Here is the promised range-diff:
1: 98bdc94a773 ! 1: c71f0a0e361 path-walk: introduce an object walk by path
@@ Commit message
In anticipation of a few planned applications, introduce the most
basic form
of a path-walk API. It currently assumes that there are no UNINTERESTING
- objects and does not include any complicated filters. It calls a function
+ objects, and does not include any complicated filters. It calls a function
pointer on groups of tree and blob objects as grouped by path. This only
includes objects the first time they are discovered, so an object that
appears at multiple paths will not be included in two batches.

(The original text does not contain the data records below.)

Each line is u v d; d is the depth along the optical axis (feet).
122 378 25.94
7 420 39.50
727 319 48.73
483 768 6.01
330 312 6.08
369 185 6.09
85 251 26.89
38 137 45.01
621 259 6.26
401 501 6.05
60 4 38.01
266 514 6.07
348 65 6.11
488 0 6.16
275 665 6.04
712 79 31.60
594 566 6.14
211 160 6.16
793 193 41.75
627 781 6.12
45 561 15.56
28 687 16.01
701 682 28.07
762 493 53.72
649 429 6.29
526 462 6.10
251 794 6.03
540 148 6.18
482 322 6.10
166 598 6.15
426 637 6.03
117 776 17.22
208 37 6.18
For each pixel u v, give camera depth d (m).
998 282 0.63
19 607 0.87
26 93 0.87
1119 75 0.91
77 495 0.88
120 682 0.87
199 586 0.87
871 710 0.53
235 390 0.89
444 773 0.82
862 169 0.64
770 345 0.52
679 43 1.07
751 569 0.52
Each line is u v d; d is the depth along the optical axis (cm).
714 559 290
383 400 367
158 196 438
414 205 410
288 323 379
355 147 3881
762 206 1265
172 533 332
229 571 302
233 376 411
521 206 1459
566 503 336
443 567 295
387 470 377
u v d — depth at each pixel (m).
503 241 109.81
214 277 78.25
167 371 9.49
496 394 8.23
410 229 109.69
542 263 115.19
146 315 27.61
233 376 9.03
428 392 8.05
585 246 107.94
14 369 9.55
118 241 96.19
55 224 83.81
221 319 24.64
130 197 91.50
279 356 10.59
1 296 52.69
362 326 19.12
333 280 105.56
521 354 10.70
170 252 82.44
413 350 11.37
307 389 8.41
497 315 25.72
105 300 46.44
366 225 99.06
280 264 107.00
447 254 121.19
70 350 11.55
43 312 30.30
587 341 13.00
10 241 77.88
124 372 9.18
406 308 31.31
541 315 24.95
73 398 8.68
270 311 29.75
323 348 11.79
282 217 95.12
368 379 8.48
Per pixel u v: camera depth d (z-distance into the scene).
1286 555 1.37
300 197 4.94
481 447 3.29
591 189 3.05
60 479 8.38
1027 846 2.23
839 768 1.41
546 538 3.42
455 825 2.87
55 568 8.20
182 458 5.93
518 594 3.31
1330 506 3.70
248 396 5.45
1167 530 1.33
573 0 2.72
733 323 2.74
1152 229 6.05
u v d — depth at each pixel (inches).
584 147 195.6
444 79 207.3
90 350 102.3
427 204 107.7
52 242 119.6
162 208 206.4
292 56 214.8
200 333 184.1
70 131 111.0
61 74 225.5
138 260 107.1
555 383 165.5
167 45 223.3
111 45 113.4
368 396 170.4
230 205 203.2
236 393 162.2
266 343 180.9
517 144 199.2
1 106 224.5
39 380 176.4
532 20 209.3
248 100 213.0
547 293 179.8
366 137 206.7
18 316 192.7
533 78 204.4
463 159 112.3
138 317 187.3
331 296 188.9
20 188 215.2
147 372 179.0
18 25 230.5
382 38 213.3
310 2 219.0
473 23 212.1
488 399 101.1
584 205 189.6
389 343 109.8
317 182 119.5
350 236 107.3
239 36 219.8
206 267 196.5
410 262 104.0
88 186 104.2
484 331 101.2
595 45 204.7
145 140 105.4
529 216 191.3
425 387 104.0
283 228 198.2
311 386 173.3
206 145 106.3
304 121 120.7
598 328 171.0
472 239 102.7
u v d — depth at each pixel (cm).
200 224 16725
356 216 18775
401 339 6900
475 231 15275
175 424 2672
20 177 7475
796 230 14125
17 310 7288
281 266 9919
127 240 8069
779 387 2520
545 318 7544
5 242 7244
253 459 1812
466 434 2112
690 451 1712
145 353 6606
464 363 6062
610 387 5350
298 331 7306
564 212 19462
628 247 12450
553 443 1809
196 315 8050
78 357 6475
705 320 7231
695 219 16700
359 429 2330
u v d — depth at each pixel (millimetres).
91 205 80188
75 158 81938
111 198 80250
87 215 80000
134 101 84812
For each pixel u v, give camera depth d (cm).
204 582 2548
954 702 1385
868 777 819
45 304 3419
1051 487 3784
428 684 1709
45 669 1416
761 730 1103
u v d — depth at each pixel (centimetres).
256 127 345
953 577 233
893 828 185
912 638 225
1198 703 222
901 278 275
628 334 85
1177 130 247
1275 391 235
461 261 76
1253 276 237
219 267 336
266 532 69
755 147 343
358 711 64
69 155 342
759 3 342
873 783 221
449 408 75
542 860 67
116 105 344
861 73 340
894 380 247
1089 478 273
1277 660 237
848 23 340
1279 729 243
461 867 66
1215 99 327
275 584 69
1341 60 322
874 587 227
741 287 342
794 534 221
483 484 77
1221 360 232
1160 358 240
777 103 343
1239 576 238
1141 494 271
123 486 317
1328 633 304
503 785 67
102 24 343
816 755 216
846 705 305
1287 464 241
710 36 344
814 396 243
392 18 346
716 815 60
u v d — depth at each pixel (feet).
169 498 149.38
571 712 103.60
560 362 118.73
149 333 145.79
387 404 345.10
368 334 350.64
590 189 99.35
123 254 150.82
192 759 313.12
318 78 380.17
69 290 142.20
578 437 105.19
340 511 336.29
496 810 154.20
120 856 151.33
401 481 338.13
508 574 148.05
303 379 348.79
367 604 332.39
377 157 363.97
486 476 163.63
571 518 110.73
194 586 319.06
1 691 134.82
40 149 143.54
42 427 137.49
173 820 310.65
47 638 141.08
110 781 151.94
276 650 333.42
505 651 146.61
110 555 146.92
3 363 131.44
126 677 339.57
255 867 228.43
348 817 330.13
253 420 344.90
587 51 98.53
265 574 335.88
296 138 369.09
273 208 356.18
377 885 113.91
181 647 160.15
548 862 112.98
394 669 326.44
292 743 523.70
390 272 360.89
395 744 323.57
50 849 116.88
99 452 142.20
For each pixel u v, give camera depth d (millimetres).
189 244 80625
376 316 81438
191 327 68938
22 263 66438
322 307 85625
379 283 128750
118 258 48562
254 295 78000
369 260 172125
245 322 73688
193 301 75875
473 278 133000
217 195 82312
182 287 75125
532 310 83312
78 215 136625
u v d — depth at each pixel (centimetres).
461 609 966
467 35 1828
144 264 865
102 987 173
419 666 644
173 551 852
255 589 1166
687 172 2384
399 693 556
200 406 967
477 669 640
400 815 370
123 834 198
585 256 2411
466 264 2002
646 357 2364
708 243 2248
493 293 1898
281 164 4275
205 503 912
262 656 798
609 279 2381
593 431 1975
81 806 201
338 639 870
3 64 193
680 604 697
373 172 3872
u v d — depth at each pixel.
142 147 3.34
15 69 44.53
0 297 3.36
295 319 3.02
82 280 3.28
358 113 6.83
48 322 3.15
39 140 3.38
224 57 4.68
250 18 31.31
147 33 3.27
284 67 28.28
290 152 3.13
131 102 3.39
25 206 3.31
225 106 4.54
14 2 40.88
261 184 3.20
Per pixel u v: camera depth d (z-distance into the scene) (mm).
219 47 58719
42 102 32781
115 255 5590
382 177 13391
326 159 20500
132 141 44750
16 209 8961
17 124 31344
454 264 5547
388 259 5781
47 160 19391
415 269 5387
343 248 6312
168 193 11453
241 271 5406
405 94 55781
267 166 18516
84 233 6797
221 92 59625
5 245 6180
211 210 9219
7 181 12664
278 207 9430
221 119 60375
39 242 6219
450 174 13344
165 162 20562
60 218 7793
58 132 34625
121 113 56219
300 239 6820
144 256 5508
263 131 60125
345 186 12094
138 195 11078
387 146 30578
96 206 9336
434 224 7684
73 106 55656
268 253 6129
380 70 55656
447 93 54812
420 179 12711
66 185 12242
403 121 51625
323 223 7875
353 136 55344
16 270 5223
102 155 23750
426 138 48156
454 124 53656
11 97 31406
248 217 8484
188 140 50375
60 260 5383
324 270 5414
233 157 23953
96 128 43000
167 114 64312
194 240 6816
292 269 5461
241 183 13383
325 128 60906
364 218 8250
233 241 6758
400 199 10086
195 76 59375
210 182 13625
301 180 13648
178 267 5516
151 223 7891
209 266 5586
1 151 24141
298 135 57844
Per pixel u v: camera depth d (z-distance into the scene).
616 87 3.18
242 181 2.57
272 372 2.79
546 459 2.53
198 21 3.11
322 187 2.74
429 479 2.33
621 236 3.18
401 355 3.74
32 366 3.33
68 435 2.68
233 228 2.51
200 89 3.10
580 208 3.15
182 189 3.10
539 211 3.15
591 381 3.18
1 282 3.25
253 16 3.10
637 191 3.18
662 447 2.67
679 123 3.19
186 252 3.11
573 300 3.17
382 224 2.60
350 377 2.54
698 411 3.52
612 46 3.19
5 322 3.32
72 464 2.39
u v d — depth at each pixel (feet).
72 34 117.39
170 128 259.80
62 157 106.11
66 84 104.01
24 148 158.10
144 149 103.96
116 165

+ These batches are collected in 'struct type_and_oid_list' objects, which
+ store an object type and an oid_array of objects.
+
+ The data structures are documented in 'struct path_walk_context', but in
+ summary the most important are:
+
+ * 'paths_to_lists' is a strmap that connects a path to a
+ type_and_oid_list for that path. To avoid conflicts in path names,
+ we make sure that tree paths end in "/" (except the root path with
+ is an empty string) and blob paths do not end in "/".
+
+ * 'path_stack' is a string list that is added to in an append-only
+ way. This stores the stack of our depth-first search on the heap
+ instead of using recursion.
+
+ * 'path_stack_pushed' is a strmap that stores path names that were
+ already added to 'path_stack', to avoid repeating paths in the
+ stack. Mostly, this saves us from quadratic lookups from doing
+ unsorted checks into the string_list.
+
+ The coupling of 'path_stack' and 'path_stack_pushed' is protected by the
+ push_to_stack() method. Call this instead of inserting into these
+ structures directly.
+
+ The walk_objects_by_path() method initializes these structures and
+ starts walking commits from the given rev_info struct. The commits are
+ used to find the list of root trees which populate the start of our
+ depth-first search.
+
+ The core of our depth-first search is in a while loop that continues
+ while we have not indicated an early exit and our 'path_stack' still has
+ entries in it. The loop body pops a path off of the stack and "visits"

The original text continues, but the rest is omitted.